Journey by Moonlight, by Antal Szerb

Yesterday, I finished Journey by Moonlight. I loved it. Reading it, I recognized that it's part of a sub-genre I don't think I've ever identified before, but that I particularly enjoy. I would describe it as bourgeois alienation and exceptionalism. These are books about people who feel out of place in their fundamentally bourgeois lives and who act on a desire to escape, only to reflect on their own basic bourgeois-ness. A couple other books I've loved that fit this mold are The Garden Next Door and The Dream of My Return. In Journey by Moonlight, there are two parallel cases of this: the main character Mihály - whose central conflict is between his sense of exceptionalism and his desire to conform -  and his wife Erzsi, who is attracted to Mihály because he is different, even as his decision to marry her was part of his attempt to conform and live a normal bourgeois life. As she observes late in the book, "Mihály returns my love at the moment simply because he is looking to me for bourgeois order and security, and everything I actually ran to him to escape from." Meanwhile, Mihály diagnoses his ailment as "acute nostalgia."

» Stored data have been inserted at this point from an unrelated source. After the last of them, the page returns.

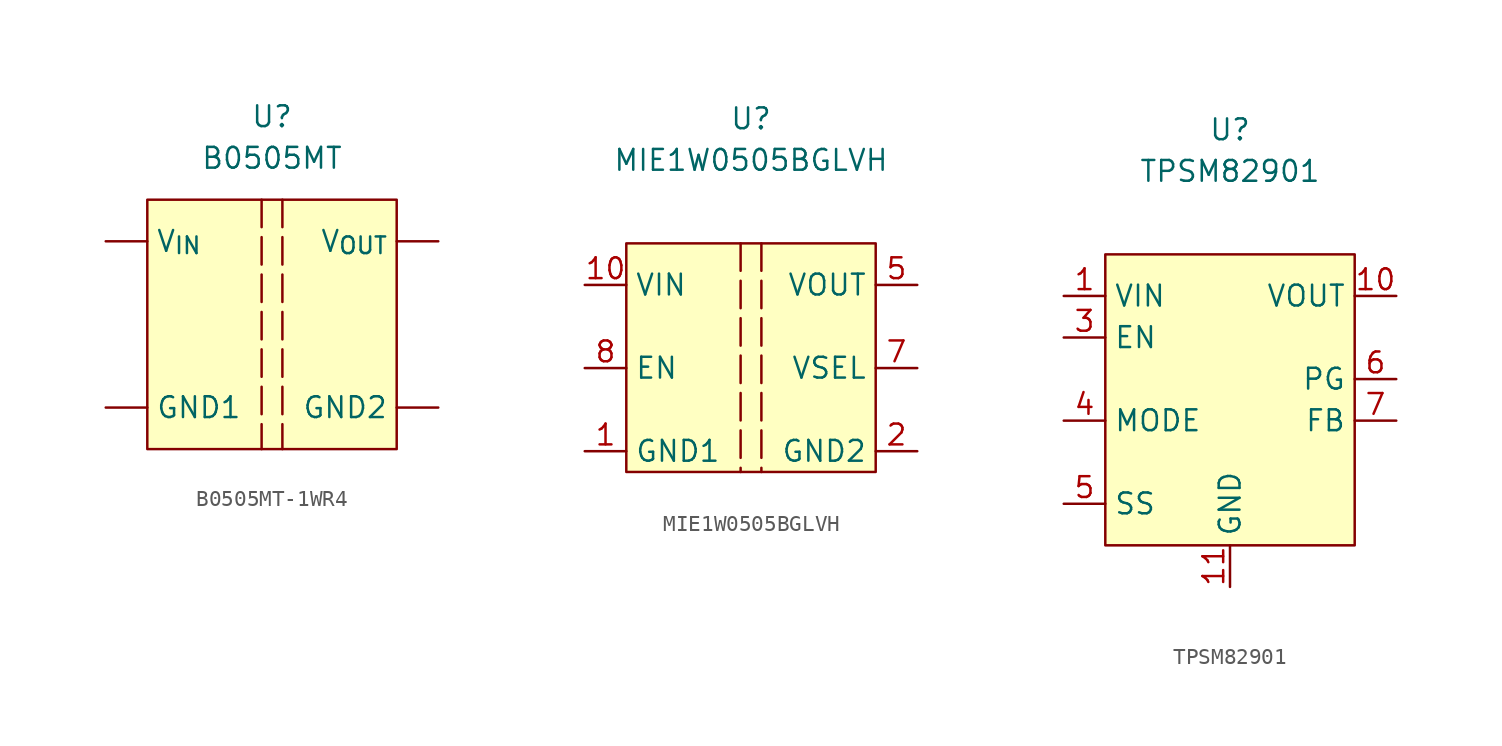
<source format=kicad_sym>
(kicad_symbol_lib
  (version 20231120)
  (generator "kicad_symbol_editor")
  (generator_version "8.0")
  (symbol "B0505MT-1WR4"
    (pin_numbers hide)
    (property "Reference" "U"
      (at 0 12.7 0)
      (effects (font (size 1.27 1.27))))
    (property "Value" "B0505MT"
      (at 0 10.16 0)
      (effects (font (size 1.27 1.27))))
    (symbol "B0505MT-1WR4_0_0"
      (pin power_in line (at -10.16 5.08 0) (length 2.54) (name "V_{IN}" (effects (font (size 1.27 1.27)))) (number "14" (effects (font (size 1.27 1.27)))))
      (pin power_out line (at 10.16 -5.08 180) (length 2.54) (name "GND2" (effects (font (size 1.27 1.27)))) (number "7" (effects (font (size 1.27 1.27)))))
      (pin power_out line (at 10.16 5.08 180) (length 2.54) (name "V_{OUT}" (effects (font (size 1.27 1.27)))) (number "8" (effects (font (size 1.27 1.27))))))
    (symbol "B0505MT-1WR4_1_0"
      (pin power_in line (at -10.16 -5.08 0) (length 2.54) (name "GND1" (effects (font (size 1.27 1.27)))) (number "1" (effects (font (size 1.27 1.27)))))
      (pin passive line (at -10.16 5.08 0) (length 2.54) hide (name "V_{IN}" (effects (font (size 1.27 1.27)))) (number "13" (effects (font (size 1.27 1.27)))))
      (pin passive line (at -10.16 -5.08 0) (length 2.54) hide (name "GND1" (effects (font (size 1.27 1.27)))) (number "2" (effects (font (size 1.27 1.27)))))
      (pin passive line (at 10.16 -5.08 180) (length 2.54) hide (name "GND2" (effects (font (size 1.27 1.27)))) (number "6" (effects (font (size 1.27 1.27))))))
    (symbol "B0505MT-1WR4_1_1"
      (rectangle (start -7.62 7.62) (end 7.62 -7.62) (stroke (width 0) (type default)) (fill (type background)))
      (polyline (pts (xy -0.635 7.62) (xy -0.635 -7.62)) (stroke (width 0) (type dash)) (fill (type none)))
      (polyline (pts (xy 0.635 7.62) (xy 0.635 -7.62)) (stroke (width 0) (type dash)) (fill (type none)))))
  (symbol "MIE1W0505BGLVH"
    (property "Reference" "U"
      (at 0 15.24 0)
      (effects (font (size 1.27 1.27))))
    (property "Value" "MIE1W0505BGLVH"
      (at 0 12.7 0)
      (effects (font (size 1.27 1.27))))
    (symbol "MIE1W0505BGLVH_0_0"
      (pin power_in line (at -10.16 -5.08 0) (length 2.54) (name "GND1" (effects (font (size 1.27 1.27)))) (number "1" (effects (font (size 1.27 1.27)))))
      (pin power_in line (at -10.16 5.08 0) (length 2.54) (name "VIN" (effects (font (size 1.27 1.27)))) (number "10" (effects (font (size 1.27 1.27)))))
      (pin power_out line (at 10.16 -5.08 180) (length 2.54) (name "GND2" (effects (font (size 1.27 1.27)))) (number "2" (effects (font (size 1.27 1.27)))))
      (pin power_out line (at 10.16 5.08 180) (length 2.54) (name "VOUT" (effects (font (size 1.27 1.27)))) (number "5" (effects (font (size 1.27 1.27)))))
      (pin input line (at 10.16 0 180) (length 2.54) (name "VSEL" (effects (font (size 1.27 1.27)))) (number "7" (effects (font (size 1.27 1.27)))))
      (pin input line (at -10.16 0 0) (length 2.54) (name "EN" (effects (font (size 1.27 1.27)))) (number "8" (effects (font (size 1.27 1.27))))))
    (symbol "MIE1W0505BGLVH_1_0"
      (pin passive line (at -10.16 -5.08 0) (length 2.54) hide (name "GND1" (effects (font (size 1.27 1.27)))) (number "11" (effects (font (size 1.27 1.27)))))
      (pin passive line (at -10.16 -5.08 0) (length 2.54) hide (name "GND1" (effects (font (size 1.27 1.27)))) (number "12" (effects (font (size 1.27 1.27)))))
      (pin passive line (at 10.16 -5.08 180) (length 2.54) hide (name "GND2" (effects (font (size 1.27 1.27)))) (number "3" (effects (font (size 1.27 1.27)))))
      (pin passive line (at 10.16 -5.08 180) (length 2.54) hide (name "GND2" (effects (font (size 1.27 1.27)))) (number "4" (effects (font (size 1.27 1.27)))))
      (pin passive line (at 10.16 5.08 180) (length 2.54) hide (name "VOUT" (effects (font (size 1.27 1.27)))) (number "6" (effects (font (size 1.27 1.27)))))
      (pin passive line (at -10.16 5.08 0) (length 2.54) hide (name "VIN" (effects (font (size 1.27 1.27)))) (number "9" (effects (font (size 1.27 1.27))))))
    (symbol "MIE1W0505BGLVH_1_1"
      (rectangle (start -7.62 7.62) (end 7.62 -6.35) (stroke (width 0) (type default)) (fill (type background)))
      (polyline (pts (xy -0.635 7.62) (xy -0.635 -6.35)) (stroke (width 0) (type dash)) (fill (type none)))
      (polyline (pts (xy 0.635 7.62) (xy 0.635 -6.35)) (stroke (width 0) (type dash)) (fill (type none)))))
  (symbol "TPSM82901"
    (property "Reference" "U"
      (at 0 15.24 0)
      (effects (font (size 1.27 1.27))))
    (property "Value" "TPSM82901"
      (at 0 12.7 0)
      (effects (font (size 1.27 1.27))))
    (symbol "TPSM82901_0_0"
      (pin power_in line (at -10.16 5.08 0) (length 2.54) (name "VIN" (effects (font (size 1.27 1.27)))) (number "1" (effects (font (size 1.27 1.27)))))
      (pin power_out line (at 10.16 5.08 180) (length 2.54) (name "VOUT" (effects (font (size 1.27 1.27)))) (number "10" (effects (font (size 1.27 1.27)))))
      (pin power_in line (at 0 -12.7 90) (length 2.54) (name "GND" (effects (font (size 1.27 1.27)))) (number "11" (effects (font (size 1.27 1.27)))))
      (pin input line (at -10.16 2.54 0) (length 2.54) (name "EN" (effects (font (size 1.27 1.27)))) (number "3" (effects (font (size 1.27 1.27))))))
    (symbol "TPSM82901_1_0"
      (pin passive line (at -10.16 5.08 0) (length 2.54) hide (name "VIN" (effects (font (size 1.27 1.27)))) (number "2" (effects (font (size 1.27 1.27)))))
      (pin input line (at -10.16 -2.54 0) (length 2.54) (name "MODE" (effects (font (size 1.27 1.27)))) (number "4" (effects (font (size 1.27 1.27)))) (alternate "S-CONF" input line))
      (pin input line (at -10.16 -7.62 0) (length 2.54) (name "SS" (effects (font (size 1.27 1.27)))) (number "5" (effects (font (size 1.27 1.27)))) (alternate "TR" input line))
      (pin open_collector line (at 10.16 0 180) (length 2.54) (name "PG" (effects (font (size 1.27 1.27)))) (number "6" (effects (font (size 1.27 1.27)))))
      (pin input line (at 10.16 -2.54 180) (length 2.54) (name "FB" (effects (font (size 1.27 1.27)))) (number "7" (effects (font (size 1.27 1.27)))) (alternate "VSET" input line))
      (pin no_connect line (at 2.54 -10.16 90) (length 2.54) hide (name "SW" (effects (font (size 1.27 1.27)))) (number "8" (effects (font (size 1.27 1.27)))))
      (pin passive line (at 10.16 5.08 180) (length 2.54) hide (name "VOUT" (effects (font (size 1.27 1.27)))) (number "9" (effects (font (size 1.27 1.27))))))
    (symbol "TPSM82901_1_1"
      (rectangle (start -7.62 7.62) (end 7.62 -10.16) (stroke (width 0) (type default)) (fill (type background))))))
</source>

I think these stories appeal to me because I identify with them. The simultaneous belief in my own exceptionalism and fear that I was just normal was a tension I felt particularly strongly as a teenager -- and was probably the driving force behind a lot of my more regrettable and risky actions at the time. But as I've aged into a decidedly non-exceptional, fundamentally bourgeois adulthood, I still often have the sense that this isn't the real me. Or rather, that there is a self I largely suppress in my day-to-day life, especially my professional life.

I have a lot more to say on this topic, but I think I will save it for another post. In the meantime, here is quote from Journey by Moonlight that I particularly loved: "... in the spiritual life, opposites meet. It's not the cold passionless ones who become great ascetics, but the most hot-blooded, people with something worth renouncing."